We observed no difference between the groups with regard to smoking status and alcohol use, supporting that the difference in serum lactate and NH3 levels we found between groups could essentially be attributed to the effect of N-acetylcysteine.

In clinical practice, both cytosolic and mitochondrial enzyme AST and cytosolic enzyme ALT are aminotransferases that are used to evaluate hepatocellular damage. ALP, synthesized in bile duct epithelial cells, is a test used to evaluate cholestatic damage. ALT is relatively more specific to the liver. Aminotransferases are sensitive markers in liver diseases that accompany hepatic cell damage such as hepatitis [34]. The increase in serum aminotransferase level is associated with the passing of the in-cell enzyme to the serum due to hepatocellular necrosis. Briefly, ALT and AST are not the fundamental liver function tests. It has been reported that the hepatic metabolism of lactate is about 100 mmol per hour, and that this value can fall by 0.6 mmol/kg per hour if the patient has acute renal insufficiency [35]. Therefore, approximately 70% of the blood lactate clearance is performed by the liver, while the kidneys contribute by renal excretion. In this study, lactate levels were low due to the positive effect of N-acetyl cysteine on liver and kidney functions. However, no significant difference was found between the 2 groups in liver-associated aminotransferases. This is probably due to the fact that aminotransferases are the indicators of extreme cell damage that is caused by liver function. The lower incidence of ammonia in the same patient group was associated with the positive effect of ammonia metabolism, which is one of the major functions of the liver. This result also explains the decrease in lactate levels.

Another important finding of the present study is that use of blood urea levels seem to be more appropriate than using creatinine levels for early detection of the renal protective effects of N-acetylcysteine. This finding indicates that the actual protective effect of the N-acetylcysteine is caused by NH3 and urea metabolism.
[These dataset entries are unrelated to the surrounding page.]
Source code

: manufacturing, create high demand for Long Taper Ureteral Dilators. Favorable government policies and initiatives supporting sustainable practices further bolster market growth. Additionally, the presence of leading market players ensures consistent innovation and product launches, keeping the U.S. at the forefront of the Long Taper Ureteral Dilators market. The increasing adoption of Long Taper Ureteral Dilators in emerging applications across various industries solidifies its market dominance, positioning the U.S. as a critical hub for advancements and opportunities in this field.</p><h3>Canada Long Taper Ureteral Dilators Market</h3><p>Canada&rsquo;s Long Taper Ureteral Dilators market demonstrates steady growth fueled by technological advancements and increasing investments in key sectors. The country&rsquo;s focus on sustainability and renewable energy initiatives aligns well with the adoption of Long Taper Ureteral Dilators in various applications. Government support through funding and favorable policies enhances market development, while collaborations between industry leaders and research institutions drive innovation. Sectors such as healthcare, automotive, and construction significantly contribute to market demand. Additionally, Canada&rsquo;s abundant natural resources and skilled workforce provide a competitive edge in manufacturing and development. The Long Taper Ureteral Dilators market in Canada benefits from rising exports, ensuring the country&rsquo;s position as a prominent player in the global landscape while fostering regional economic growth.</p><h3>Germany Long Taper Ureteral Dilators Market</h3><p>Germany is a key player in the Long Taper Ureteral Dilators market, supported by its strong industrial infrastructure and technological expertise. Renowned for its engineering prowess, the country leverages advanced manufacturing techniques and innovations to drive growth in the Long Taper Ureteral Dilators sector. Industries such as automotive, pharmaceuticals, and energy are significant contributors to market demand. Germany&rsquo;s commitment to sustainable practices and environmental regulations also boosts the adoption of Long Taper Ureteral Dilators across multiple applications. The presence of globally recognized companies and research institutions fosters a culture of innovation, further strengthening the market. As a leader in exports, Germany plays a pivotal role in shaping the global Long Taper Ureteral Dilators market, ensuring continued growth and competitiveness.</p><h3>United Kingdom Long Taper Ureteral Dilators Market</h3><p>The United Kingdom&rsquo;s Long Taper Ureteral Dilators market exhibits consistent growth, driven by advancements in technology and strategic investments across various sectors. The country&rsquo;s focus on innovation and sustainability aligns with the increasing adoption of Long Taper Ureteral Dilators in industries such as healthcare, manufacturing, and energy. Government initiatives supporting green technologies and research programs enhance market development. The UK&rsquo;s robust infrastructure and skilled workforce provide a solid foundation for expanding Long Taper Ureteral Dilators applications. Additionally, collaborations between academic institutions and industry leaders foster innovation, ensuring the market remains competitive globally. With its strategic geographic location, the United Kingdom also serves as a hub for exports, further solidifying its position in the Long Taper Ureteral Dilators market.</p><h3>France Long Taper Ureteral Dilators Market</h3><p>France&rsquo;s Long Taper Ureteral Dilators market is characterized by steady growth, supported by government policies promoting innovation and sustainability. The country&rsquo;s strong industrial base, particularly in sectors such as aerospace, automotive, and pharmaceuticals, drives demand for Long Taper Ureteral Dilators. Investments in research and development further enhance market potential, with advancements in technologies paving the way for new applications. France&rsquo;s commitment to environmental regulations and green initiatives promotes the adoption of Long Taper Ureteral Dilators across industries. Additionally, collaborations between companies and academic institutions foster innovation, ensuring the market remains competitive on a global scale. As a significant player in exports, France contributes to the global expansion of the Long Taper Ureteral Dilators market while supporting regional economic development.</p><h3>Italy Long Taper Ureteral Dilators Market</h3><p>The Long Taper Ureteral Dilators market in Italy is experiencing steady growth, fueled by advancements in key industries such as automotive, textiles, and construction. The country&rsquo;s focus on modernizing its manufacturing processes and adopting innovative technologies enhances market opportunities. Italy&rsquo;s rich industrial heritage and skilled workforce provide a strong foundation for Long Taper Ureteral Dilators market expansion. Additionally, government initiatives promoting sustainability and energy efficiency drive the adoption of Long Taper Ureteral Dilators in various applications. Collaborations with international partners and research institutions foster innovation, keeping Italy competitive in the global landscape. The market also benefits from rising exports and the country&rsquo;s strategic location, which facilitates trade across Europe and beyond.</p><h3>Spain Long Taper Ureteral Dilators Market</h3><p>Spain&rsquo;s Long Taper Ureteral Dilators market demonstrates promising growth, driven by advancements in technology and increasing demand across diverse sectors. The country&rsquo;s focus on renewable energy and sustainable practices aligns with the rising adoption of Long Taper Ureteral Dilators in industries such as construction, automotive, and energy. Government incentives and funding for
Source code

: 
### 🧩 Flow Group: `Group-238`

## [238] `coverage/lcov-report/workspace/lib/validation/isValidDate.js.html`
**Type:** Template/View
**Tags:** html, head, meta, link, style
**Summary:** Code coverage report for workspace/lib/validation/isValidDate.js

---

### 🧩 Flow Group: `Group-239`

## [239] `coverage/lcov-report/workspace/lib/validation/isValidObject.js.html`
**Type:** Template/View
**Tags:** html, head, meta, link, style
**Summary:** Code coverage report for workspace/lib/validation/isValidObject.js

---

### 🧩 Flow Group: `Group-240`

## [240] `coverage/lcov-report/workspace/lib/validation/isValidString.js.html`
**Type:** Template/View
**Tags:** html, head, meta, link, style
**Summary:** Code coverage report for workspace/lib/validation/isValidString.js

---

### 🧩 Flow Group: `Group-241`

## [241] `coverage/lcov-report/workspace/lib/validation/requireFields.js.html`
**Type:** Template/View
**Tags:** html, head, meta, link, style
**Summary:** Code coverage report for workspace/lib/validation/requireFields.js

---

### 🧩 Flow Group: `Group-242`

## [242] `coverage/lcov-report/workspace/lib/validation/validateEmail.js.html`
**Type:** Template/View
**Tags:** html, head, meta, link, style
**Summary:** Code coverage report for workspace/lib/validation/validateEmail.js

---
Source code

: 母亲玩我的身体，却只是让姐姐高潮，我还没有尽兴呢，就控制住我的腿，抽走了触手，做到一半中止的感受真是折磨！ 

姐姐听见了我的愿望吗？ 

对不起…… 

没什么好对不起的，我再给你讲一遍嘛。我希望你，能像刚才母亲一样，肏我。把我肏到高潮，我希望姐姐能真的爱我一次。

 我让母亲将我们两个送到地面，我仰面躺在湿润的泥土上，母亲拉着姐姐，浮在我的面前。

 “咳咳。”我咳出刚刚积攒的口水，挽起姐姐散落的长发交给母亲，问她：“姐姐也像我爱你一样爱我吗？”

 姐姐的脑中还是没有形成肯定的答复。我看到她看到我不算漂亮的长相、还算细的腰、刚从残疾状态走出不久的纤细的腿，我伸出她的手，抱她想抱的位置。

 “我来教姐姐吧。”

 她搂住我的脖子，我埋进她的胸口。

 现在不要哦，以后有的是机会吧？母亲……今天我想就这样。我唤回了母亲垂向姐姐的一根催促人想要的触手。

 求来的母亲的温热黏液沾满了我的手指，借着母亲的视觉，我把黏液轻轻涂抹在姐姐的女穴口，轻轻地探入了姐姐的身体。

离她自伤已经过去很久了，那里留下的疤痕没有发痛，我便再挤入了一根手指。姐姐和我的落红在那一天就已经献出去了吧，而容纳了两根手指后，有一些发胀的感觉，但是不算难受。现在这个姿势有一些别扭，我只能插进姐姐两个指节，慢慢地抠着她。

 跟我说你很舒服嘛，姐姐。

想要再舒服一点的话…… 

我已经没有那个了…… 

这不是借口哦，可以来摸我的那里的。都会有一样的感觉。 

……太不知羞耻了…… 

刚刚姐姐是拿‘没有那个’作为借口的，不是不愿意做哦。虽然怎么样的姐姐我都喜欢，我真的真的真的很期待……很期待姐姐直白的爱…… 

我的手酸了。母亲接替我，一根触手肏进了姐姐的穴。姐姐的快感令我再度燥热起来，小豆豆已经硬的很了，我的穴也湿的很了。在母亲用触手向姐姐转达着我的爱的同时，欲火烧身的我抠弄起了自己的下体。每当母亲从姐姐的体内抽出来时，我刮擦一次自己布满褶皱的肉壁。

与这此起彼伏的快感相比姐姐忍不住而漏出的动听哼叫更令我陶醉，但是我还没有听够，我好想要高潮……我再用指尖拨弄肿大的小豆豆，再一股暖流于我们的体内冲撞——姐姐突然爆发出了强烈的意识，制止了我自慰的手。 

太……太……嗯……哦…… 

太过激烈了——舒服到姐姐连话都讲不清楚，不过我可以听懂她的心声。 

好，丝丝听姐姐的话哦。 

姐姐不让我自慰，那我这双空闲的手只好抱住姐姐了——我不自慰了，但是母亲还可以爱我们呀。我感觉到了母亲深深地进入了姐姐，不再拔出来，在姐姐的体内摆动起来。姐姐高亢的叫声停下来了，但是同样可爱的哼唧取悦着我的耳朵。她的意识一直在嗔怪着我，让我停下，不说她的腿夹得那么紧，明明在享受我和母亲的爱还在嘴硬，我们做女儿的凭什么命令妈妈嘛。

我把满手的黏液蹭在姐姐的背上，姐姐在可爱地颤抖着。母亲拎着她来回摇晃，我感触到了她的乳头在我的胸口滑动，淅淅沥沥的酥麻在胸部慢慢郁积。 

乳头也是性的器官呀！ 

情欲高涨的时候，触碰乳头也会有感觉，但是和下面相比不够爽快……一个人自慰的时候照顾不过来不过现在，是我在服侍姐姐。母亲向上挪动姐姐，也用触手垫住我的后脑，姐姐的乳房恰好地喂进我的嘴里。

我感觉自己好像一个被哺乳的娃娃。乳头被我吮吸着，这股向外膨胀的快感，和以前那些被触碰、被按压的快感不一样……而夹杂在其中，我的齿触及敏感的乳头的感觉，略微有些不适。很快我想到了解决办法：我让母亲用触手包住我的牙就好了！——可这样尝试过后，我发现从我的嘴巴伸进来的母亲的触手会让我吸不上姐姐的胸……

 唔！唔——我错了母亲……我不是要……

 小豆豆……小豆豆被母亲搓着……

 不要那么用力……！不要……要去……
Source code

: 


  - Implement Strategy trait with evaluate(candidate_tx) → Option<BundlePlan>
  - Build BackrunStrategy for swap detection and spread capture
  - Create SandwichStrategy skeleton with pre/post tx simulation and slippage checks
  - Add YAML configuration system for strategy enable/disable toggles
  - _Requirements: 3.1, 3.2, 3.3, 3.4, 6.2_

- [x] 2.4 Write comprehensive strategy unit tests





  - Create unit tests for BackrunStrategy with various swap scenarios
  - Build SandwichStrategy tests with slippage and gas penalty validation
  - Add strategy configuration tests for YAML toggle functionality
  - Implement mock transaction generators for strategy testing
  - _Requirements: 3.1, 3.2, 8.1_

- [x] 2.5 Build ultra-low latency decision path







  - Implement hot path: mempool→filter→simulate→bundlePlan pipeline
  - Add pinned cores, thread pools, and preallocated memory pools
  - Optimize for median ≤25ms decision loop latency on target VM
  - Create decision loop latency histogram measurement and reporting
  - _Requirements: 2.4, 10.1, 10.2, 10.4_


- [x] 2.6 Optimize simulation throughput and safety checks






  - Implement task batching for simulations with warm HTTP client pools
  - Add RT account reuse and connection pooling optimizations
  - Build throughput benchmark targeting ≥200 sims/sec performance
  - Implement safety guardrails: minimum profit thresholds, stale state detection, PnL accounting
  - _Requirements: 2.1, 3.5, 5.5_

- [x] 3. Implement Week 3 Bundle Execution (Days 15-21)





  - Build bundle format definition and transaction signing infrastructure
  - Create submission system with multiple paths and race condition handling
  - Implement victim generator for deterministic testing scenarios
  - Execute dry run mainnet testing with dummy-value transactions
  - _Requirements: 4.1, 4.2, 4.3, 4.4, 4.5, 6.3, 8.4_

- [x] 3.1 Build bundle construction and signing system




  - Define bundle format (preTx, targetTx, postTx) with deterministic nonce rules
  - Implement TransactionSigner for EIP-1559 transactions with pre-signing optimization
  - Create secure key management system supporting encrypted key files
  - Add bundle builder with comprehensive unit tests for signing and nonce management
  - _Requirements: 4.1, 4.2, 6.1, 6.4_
Supporting these, several studies suggested that blood creatinine levels might be misleading in early detection of renal impairment after cardiac surgery, and creatinine levels may even be as increased when renal functions are severely impaired [36-38].

The limitations of this study are the small number of patients and the exclusion of patients with abnormalities in liver and renal function tests.

Conclusions

In conclusion, our study demonstrated that N-acetylcysteine pretreatment has a stabilizing effect on NH3 and nitrogen metabolism in COPD patients undergoing CABG. Patients with COPD who were started on N-acetylcysteine before surgery tend to have lower lactic acid levels, indicating a protective effect of N-acetylcysteine against renal and hepatic tissue damage.